Prices Skyrocket In Jaffna
An alleged Defence Ministry levy of Rs. 80,000 for every 20 foot container lorry transporting goods from Colombo to Jaffna has made prices to rise in the Peninsula, Jaffna sources told The Sunday Leader.
As a result, the price of a kilo of rice in the Peninsula has shot up to Rs. 100, they said.
The rice sold in Sathosa outlets in Jaffna is much cheaper, but those are unfit for human consumption, the sources alleged.
Private transporters are making money by having a virtual monopoly on the A9 run, while five lorries belonging to the Jaffna M.P.C.S. are idling without being used, they claimed.
Only those approved container trucks are allowed to ply on the A9 with goods, the sources said.
These Jaffna entrepreneurs were flown down to Colombo by the E.D.B. last week to train them to be exporters of their products.
The sources also alleged that the Peninsula was bereft of kerosene, though diesel was available.
They further said that the other impediments that affected their lives and their livelihood were the culture of fear prevalent in Jaffna because of the presence of an armed group belonging to a Tamil political party that is aligned to the Government and the fact that the A9 highway which links the South with Jaffna not being fully open.
“We want freedom,” one entrepreneur told this newspaper.
There was an incident where a local politico belonging to that same former militant party who was openly critical of its leadership in the run-up to the recently concluded Jaffna Municipal polls being allegedly assaulted by the supporters of his leader and having had to be warded at the Jaffna Hospital for treatment, he said.
This reporter brought these matters up before Export Development Minister Professor G.L. Peiris at a forum organized in Colombo for these entrepreneurs on Friday.
Peiris directed his Ministry Secretary S. Liyanagama to take necessary action.
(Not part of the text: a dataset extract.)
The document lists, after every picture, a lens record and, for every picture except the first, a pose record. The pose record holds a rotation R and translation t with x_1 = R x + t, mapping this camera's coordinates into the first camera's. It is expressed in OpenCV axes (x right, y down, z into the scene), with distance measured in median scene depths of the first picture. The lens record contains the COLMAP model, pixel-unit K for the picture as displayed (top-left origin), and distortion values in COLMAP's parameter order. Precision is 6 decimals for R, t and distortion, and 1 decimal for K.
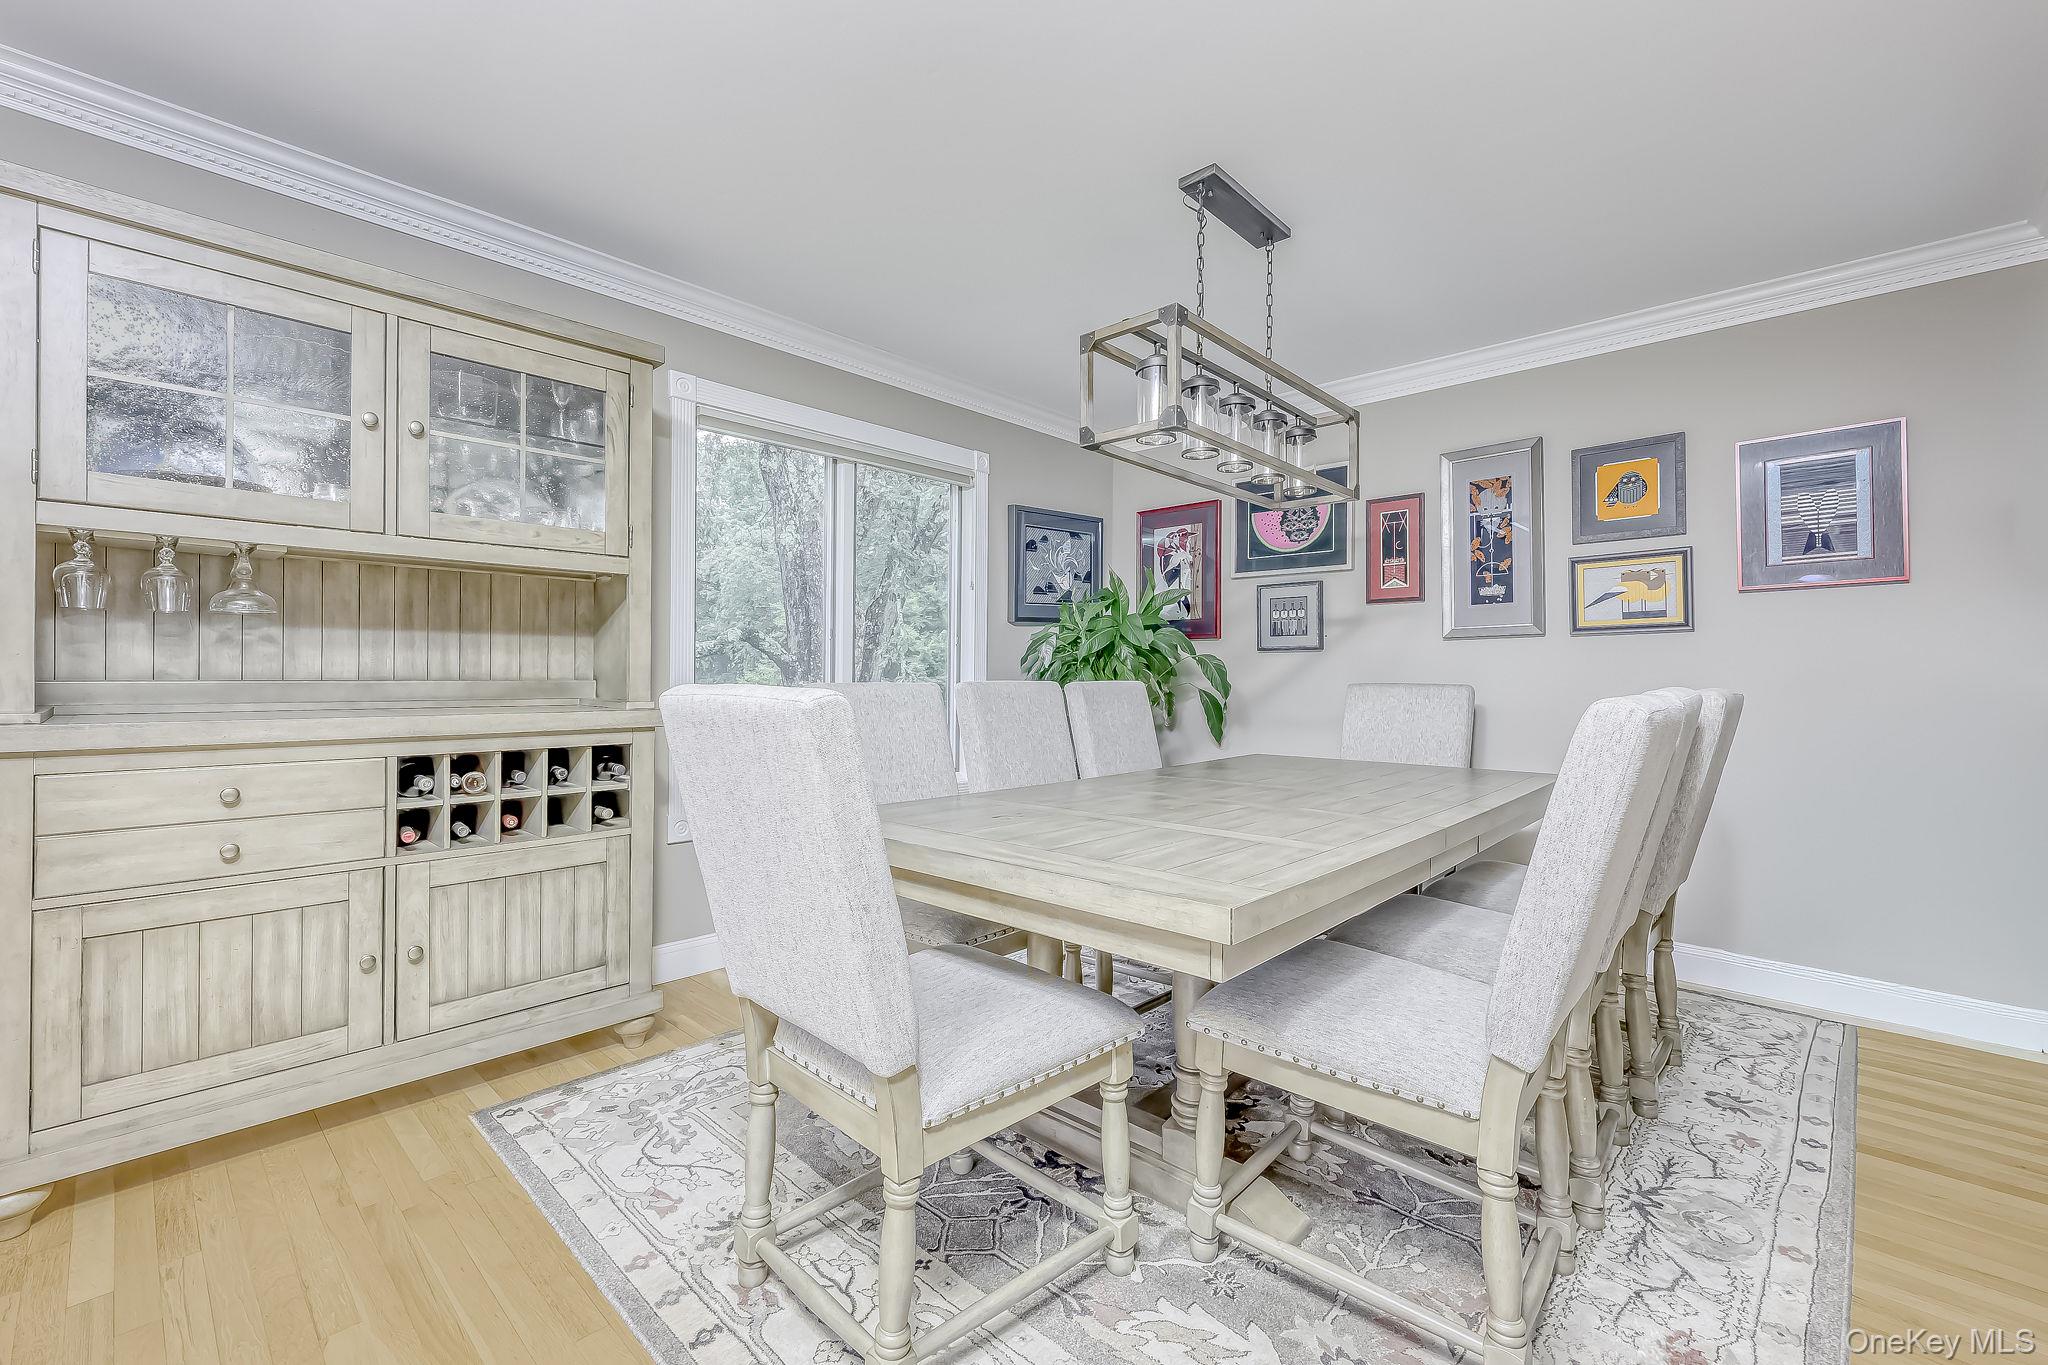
lens RADIAL K [[860.1, 0, 1021.5], [0, 860.1, 678.8], [0, 0, 1]] dist [0.001278, 0.000768]
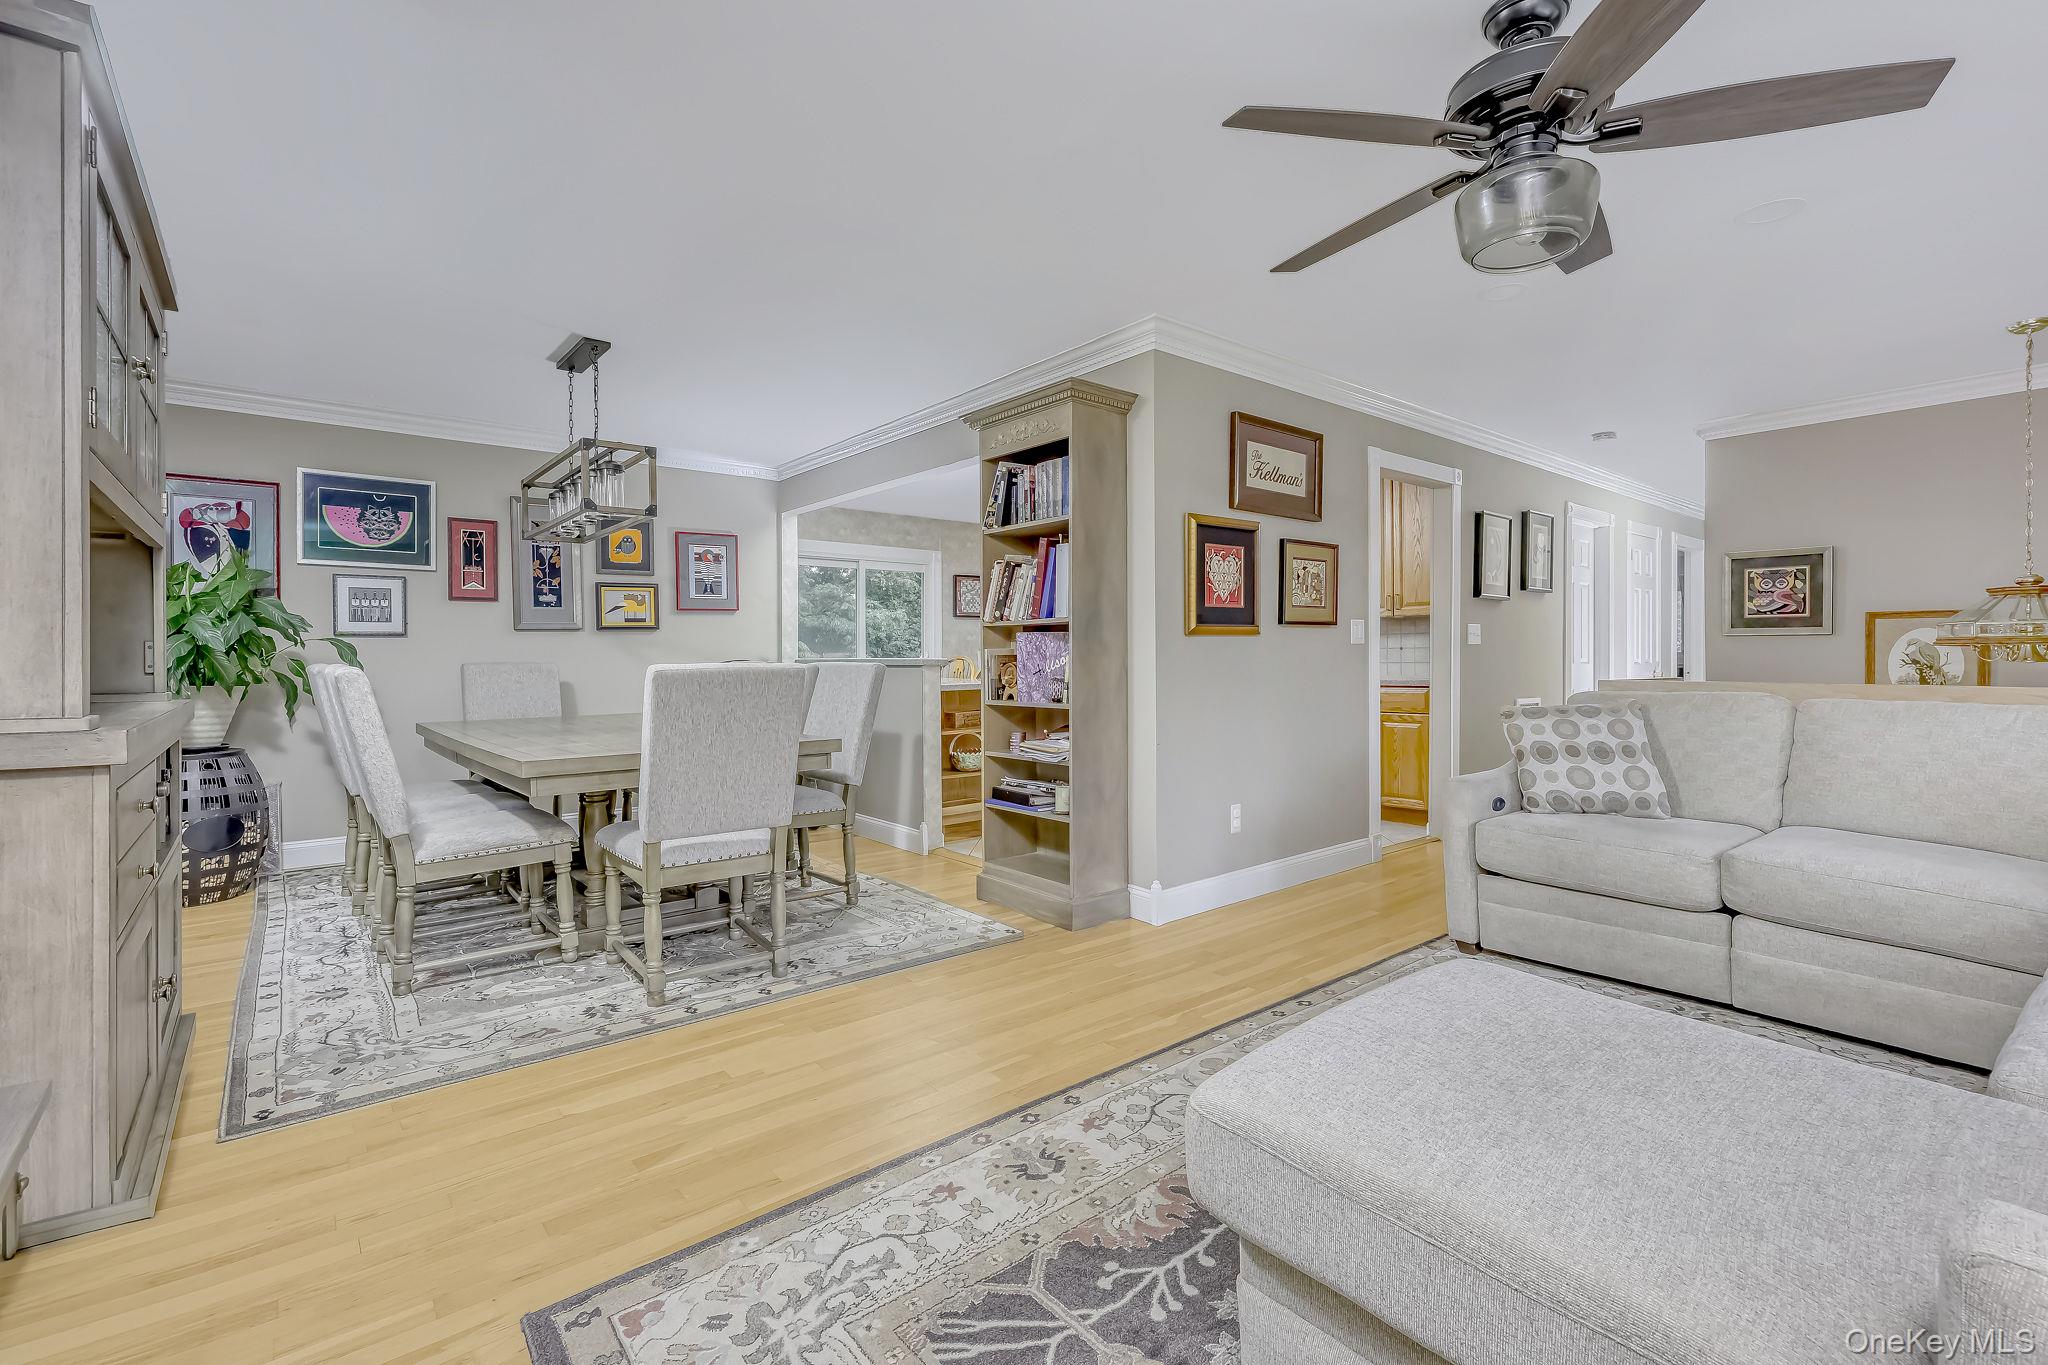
lens RADIAL K [[911.7, 0, 1013.5], [0, 911.7, 662.4], [0, 0, 1]] dist [-0.003157, -0.000177]
pose [[0.127347, -0.013013, 0.991773, -0.880236], [0.009373, 0.999885, 0.011916, -0.004505], [-0.991814, 0.007779, 0.127454, 0.018447]]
Peiris was seemingly unaware of this alleged Rs. 80,000 levy.
The Jaffna entrepreneur referring to the Rs. 80,000 transport levy allegedly charged by the Defence Ministry further said that this not only results in consumer goods being priced higher in Jaffna, it also leads to producers, whose produce to Colombo is also transported from those container lorries not getting an adequate price for their commodities on the pretext of high transport costs.